DATASET ENTRIES: Begin

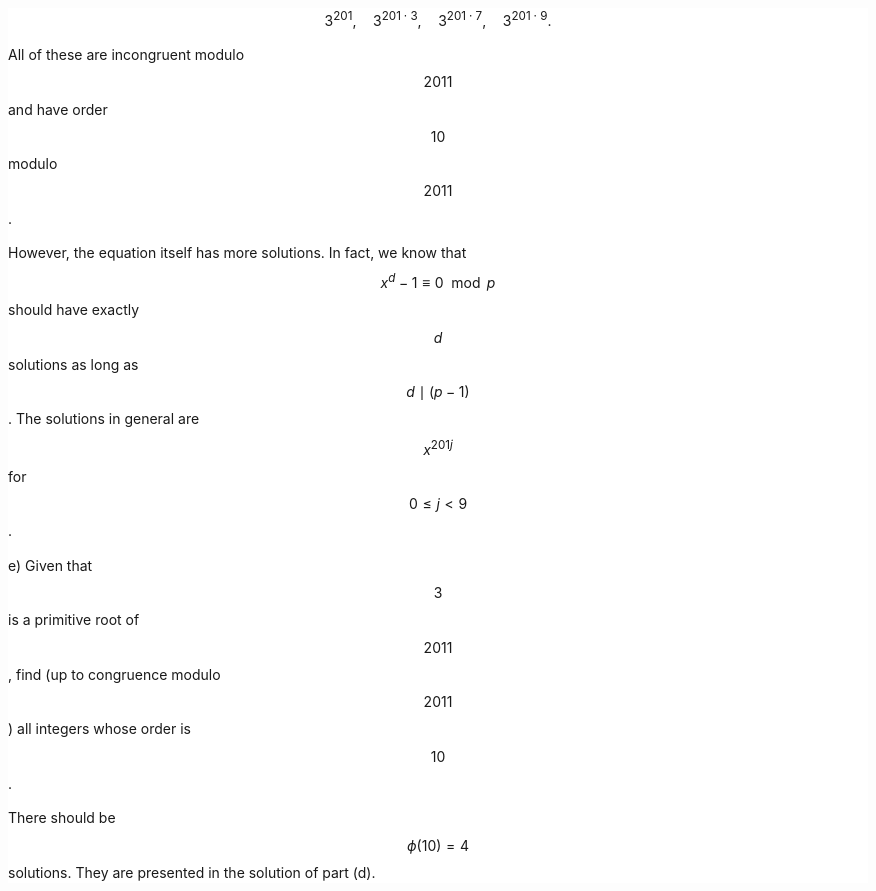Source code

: $$3^{201},\quad 3^{201\cdot 3},\quad 3^{201\cdot 7},\quad 3^{201\cdot 9}.$$

All of these are incongruent modulo $$2011$$ and have order $$10$$ modulo $$2011$$.

However, the equation itself has more solutions.  In fact, we know that $$x^{d}-1\equiv 0\mod p$$ should have exactly $$d$$ solutions as long as $$d\mid (p-1)$$.
The solutions in general are $$x^{201 j}$$ for $$0\leq j < 9$$.

e) Given that $$3$$ is a primitive root of $$2011$$, find (up to congruence modulo $$2011$$) all integers whose order is $$10$$.

There should be $$\phi(10) = 4$$ solutions.  They are presented in  the solution of part (d).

DATASET ENTRIES: End

Restate the line containing "e) Given that" and every remaining line of the records word for word. Add nothing.

e) Given that $$3$$ is a primitive root of $$2011$$, find (up to congruence modulo $$2011$$) all integers whose order is $$10$$.

There should be $$\phi(10) = 4$$ solutions.  They are presented in  the solution of part (d).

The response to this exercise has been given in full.